Run `cordon --help` for full CLI documentation.

### ⚠️ Important: Token Limits and Window Sizing

**Transformer models have token limits that affect how much of each window is analyzed.** Windows exceeding the limit are automatically truncated to the first N tokens.

**Cordon will warn you if significant truncation is detected** and suggest better settings for your logs.
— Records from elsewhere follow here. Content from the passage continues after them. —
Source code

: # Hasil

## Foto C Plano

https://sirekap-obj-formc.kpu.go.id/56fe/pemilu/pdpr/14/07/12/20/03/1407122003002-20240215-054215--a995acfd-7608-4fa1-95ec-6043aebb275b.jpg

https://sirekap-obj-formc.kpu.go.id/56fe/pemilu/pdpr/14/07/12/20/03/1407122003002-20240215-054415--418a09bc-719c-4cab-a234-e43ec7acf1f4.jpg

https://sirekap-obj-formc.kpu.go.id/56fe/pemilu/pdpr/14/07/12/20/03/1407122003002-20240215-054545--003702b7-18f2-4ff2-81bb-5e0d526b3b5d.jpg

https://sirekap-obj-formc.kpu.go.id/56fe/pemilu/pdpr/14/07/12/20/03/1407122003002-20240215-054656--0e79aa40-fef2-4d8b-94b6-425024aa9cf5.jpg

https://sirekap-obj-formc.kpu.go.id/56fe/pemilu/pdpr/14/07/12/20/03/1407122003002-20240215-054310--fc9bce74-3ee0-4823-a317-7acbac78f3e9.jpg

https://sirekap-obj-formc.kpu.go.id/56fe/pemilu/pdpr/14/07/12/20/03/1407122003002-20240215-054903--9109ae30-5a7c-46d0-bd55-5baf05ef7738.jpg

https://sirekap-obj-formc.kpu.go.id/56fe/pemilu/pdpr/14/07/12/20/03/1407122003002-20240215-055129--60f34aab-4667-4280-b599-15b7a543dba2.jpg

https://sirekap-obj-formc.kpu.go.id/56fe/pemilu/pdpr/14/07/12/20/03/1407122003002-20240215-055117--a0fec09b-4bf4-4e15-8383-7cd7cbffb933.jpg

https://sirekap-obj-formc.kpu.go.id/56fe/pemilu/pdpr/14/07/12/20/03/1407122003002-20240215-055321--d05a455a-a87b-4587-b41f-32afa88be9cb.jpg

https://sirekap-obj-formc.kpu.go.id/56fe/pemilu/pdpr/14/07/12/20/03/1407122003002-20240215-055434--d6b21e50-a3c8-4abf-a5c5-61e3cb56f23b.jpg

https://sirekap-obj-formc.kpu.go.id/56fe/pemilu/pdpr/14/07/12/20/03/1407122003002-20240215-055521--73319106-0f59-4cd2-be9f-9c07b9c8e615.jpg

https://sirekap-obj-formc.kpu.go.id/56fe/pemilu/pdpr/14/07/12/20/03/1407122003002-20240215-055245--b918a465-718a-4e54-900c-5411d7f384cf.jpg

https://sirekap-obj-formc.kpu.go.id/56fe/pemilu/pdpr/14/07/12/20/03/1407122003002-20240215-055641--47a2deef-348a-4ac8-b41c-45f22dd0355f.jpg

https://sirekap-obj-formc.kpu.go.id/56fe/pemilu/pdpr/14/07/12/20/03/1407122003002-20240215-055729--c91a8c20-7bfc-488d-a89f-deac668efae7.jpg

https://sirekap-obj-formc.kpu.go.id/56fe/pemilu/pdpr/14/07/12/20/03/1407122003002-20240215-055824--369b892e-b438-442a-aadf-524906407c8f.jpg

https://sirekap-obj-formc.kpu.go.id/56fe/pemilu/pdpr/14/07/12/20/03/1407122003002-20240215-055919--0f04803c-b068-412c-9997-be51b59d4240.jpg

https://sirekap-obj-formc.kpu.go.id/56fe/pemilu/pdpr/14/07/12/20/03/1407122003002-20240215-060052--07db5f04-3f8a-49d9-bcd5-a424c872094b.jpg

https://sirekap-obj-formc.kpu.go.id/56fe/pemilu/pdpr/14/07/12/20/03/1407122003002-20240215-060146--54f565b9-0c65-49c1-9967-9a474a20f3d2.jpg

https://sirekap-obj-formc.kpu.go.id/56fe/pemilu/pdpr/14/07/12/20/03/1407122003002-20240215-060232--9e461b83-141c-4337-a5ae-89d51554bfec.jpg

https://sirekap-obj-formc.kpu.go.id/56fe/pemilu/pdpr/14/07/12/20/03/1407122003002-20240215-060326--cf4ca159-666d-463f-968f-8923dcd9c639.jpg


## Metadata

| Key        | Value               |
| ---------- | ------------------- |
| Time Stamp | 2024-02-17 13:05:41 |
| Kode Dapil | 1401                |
**Default model (`all-MiniLM-L6-v2`) has a 256-token limit:**
- Compact logs (20-30 tokens/line): Can increase to `window_size=8` for more context
- Standard logs (40-50 tokens/line): Default works well
- Verbose logs (50-70 tokens/line): Default works, or use larger model for bigger windows
- Very verbose logs (80+ tokens/line): Reduce to `window_size=3` or use larger-context model

**For verbose system logs**, use larger-context models:
```bash
# BAAI/bge-base-en-v1.5 supports 512 tokens (~8-10 verbose lines)
cordon --model-name "BAAI/bge-base-en-v1.5" --window-size 8 your.log
```

**See [Configuration Guidelines](./docs/architecture.md#configuration-guidelines) for detailed recommendations.**

## Use Cases

### What Cordon Is Good For

- **LLM Pre-processing**: Reduce large logs to small anomalous sections prior to analysis
- **Initial Triage**: First-pass screening of unfamiliar logs to find "what's unusual here?"
- **Anomaly Detection**: Surface semantically unique events (rare errors, state transitions, unusual clusters)
- **Exploratory Analysis**: Discover unexpected patterns without knowing what to search for

### What Cordon Is NOT Good For

- Complete error analysis (repetitive errors filtered)
- Specific error hunting (use grep/structured logging)
- Compliance logging (this is lossy by design)

## Performance

### GPU Acceleration

Cordon automatically leverages GPU acceleration for both embedding and scoring phases when available:

- **Embedding**: Uses PyTorch/sentence-transformers with CUDA or MPS
- **Scoring**: Uses PyTorch for GPU-accelerated k-NN computation
- **Speedup**: 5-15x faster scoring on GPU compared to CPU for large datasets

For large log files (millions of lines), GPU acceleration can reduce total processing time from hours to minutes.

### Memory Management

Cordon uses PyTorch for all k-NN scoring operations:

| Strategy | When | RAM Usage | Speed |
|----------|------|-----------|-------|
| PyTorch GPU | GPU available (CUDA/MPS) | Moderate | Fastest |
| PyTorch CPU | No GPU / CPU forced | Moderate | Fast |

**What's a "window"?** A window is a non-overlapping chunk of N consecutive log lines (default: 4 lines). A 10,000-line log with window_size=4 creates 2,500 windows.